## TASK GOAL
Among the entries that follow, find the lines containing the string "Design" and copy them.

[Data items]
--- START ---
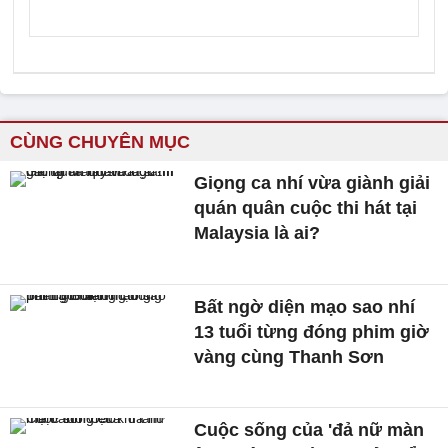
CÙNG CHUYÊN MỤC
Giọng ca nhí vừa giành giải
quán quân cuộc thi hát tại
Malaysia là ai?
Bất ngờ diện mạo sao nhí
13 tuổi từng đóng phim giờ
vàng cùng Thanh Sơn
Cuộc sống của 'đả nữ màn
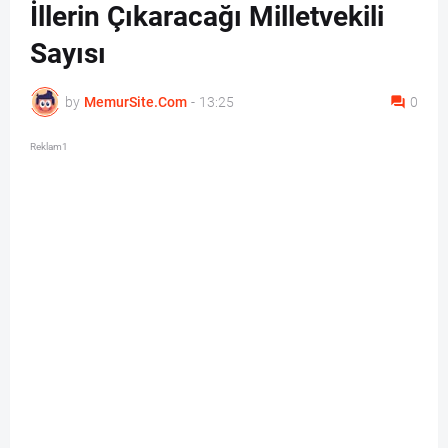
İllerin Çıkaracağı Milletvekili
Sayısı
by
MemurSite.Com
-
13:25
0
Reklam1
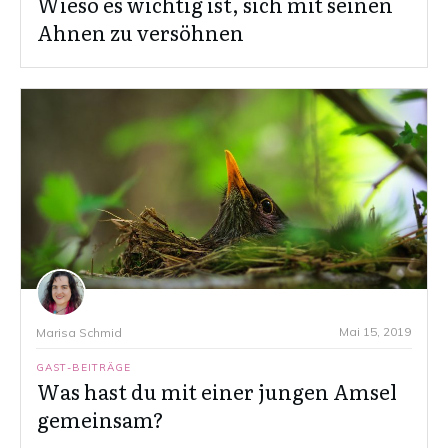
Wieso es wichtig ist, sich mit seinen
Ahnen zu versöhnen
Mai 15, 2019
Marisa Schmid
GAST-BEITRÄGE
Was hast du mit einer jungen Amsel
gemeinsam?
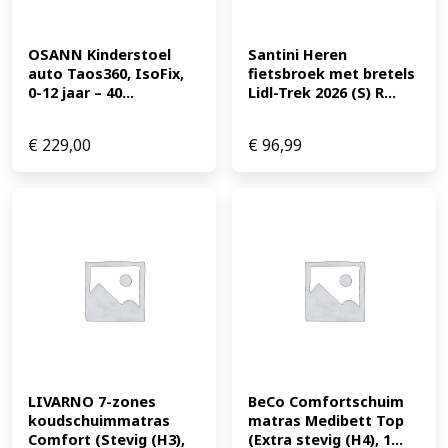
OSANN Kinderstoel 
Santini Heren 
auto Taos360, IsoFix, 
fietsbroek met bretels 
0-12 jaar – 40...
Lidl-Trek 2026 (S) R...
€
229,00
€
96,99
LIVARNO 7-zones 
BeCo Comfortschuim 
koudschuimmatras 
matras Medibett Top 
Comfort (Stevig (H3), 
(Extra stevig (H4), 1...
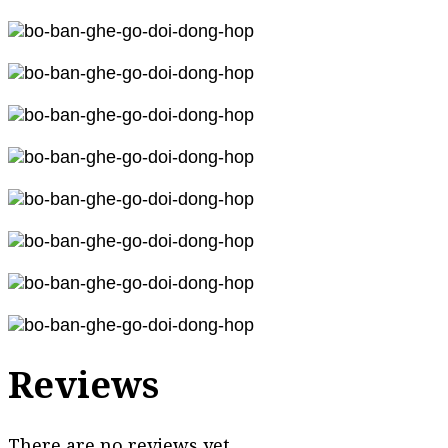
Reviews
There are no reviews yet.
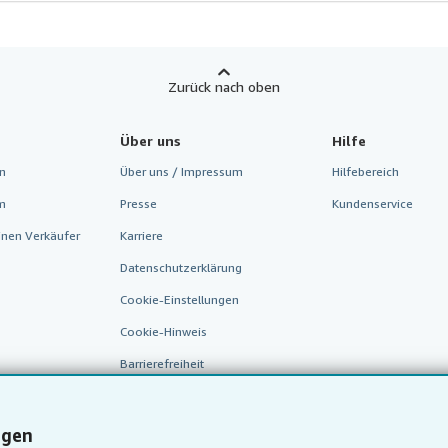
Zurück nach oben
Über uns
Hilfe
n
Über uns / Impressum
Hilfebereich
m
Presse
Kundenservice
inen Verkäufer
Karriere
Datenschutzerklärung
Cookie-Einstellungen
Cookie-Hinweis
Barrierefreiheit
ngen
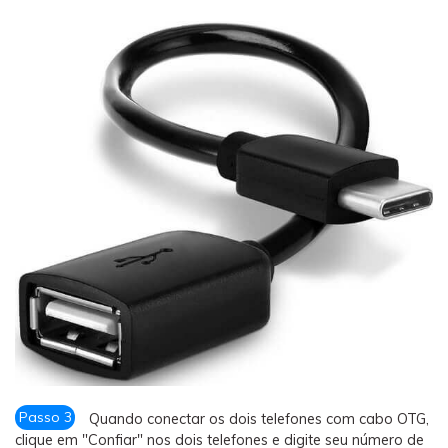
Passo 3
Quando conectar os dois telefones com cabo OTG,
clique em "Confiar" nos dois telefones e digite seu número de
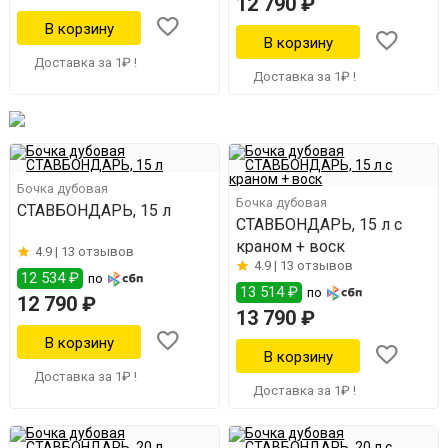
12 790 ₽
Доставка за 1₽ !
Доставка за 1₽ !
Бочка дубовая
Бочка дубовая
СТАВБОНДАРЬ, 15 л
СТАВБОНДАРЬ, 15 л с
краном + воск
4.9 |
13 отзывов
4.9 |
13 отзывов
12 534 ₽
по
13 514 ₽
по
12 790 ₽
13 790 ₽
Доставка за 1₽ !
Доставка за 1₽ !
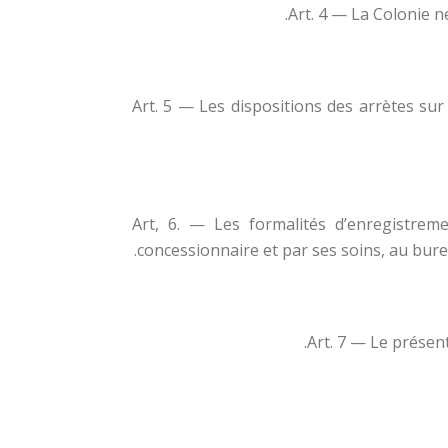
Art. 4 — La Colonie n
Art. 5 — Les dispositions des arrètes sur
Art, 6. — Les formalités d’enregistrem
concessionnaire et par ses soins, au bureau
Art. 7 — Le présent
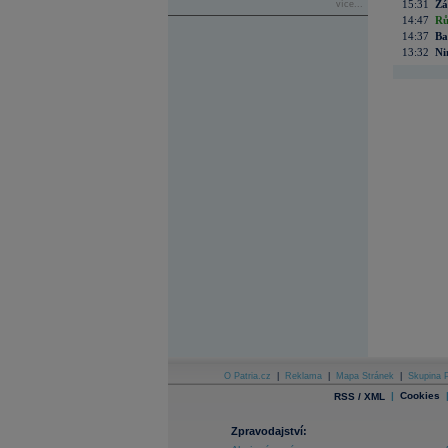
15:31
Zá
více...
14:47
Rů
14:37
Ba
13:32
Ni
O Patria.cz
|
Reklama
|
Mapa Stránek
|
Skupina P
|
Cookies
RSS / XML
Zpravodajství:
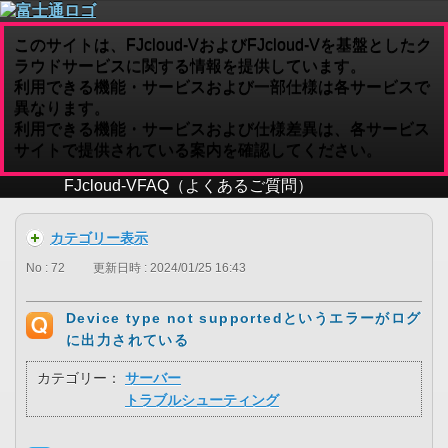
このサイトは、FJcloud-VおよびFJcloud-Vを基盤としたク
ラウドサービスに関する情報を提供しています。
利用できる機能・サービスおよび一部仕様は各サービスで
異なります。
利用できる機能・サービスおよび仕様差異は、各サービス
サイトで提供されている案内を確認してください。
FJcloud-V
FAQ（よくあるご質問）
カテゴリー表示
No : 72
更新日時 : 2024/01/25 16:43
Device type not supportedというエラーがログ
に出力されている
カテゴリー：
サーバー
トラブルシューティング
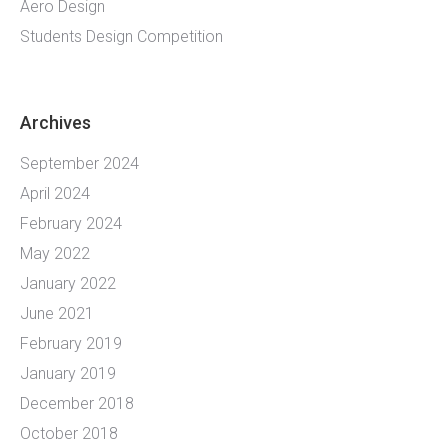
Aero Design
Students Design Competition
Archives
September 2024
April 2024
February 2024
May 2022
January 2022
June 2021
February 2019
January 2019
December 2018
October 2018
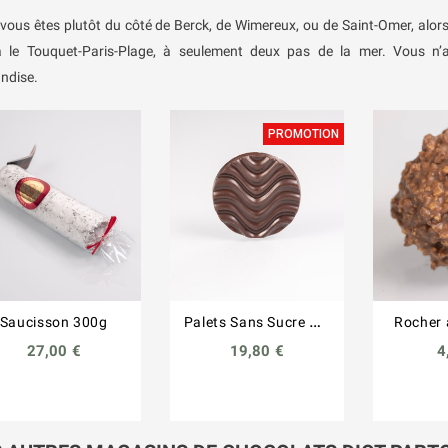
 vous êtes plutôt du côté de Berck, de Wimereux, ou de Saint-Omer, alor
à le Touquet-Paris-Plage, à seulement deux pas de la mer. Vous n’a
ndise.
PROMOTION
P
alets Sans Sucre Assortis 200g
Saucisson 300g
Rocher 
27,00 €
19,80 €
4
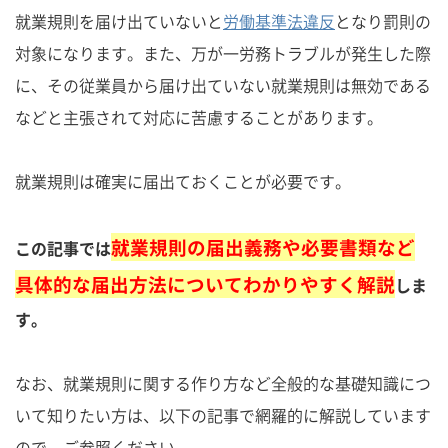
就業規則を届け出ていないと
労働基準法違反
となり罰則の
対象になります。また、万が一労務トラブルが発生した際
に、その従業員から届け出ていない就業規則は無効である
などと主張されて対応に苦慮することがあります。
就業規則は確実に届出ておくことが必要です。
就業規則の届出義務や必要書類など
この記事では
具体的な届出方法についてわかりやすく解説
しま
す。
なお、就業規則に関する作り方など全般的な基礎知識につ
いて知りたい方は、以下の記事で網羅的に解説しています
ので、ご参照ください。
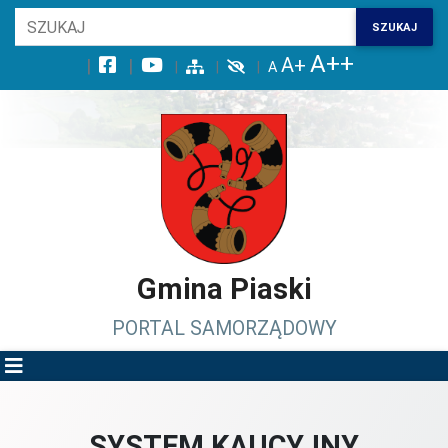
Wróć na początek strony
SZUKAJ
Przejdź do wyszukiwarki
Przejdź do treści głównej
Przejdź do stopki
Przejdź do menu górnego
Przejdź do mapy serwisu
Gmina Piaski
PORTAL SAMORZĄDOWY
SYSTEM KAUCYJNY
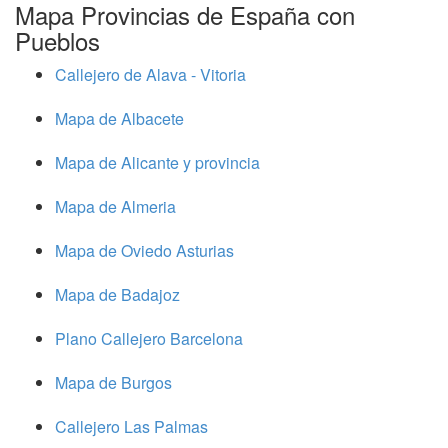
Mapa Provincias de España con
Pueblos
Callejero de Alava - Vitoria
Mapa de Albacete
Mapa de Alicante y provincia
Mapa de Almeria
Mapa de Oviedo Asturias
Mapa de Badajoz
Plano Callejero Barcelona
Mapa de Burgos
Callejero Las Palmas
--- END ---
## EXPECTED ANSWER
Aero Design
Students Design Competition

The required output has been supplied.